§ **Exercise description**: Only the lines below from the one containing "hfov_deg: 71.6" to the one containing "exposure_s: 1/4950" should be repeated, both included and unchanged.

⁂

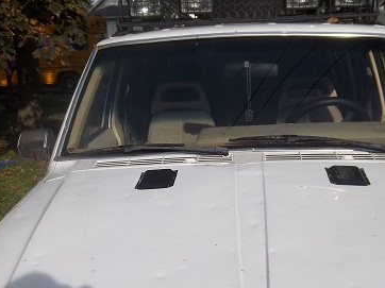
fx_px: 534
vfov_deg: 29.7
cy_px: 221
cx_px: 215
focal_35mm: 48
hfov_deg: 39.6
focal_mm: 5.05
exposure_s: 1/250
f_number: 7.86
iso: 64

⁂

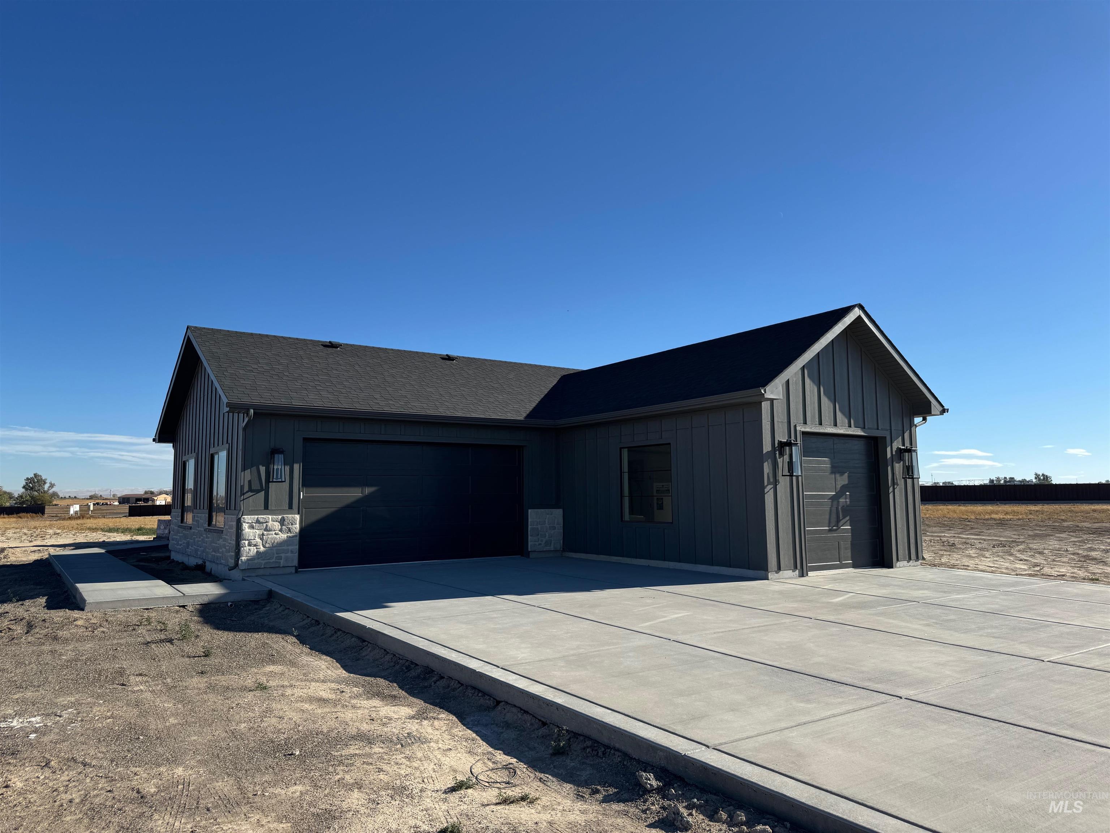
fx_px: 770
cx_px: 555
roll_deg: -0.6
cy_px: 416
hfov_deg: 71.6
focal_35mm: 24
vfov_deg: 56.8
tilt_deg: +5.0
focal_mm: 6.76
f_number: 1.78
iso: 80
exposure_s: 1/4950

⁂

§ **Result**:
hfov_deg: 71.6
focal_35mm: 24
vfov_deg: 56.8
tilt_deg: +5.0
focal_mm: 6.76
f_number: 1.78
iso: 80
exposure_s: 1/4950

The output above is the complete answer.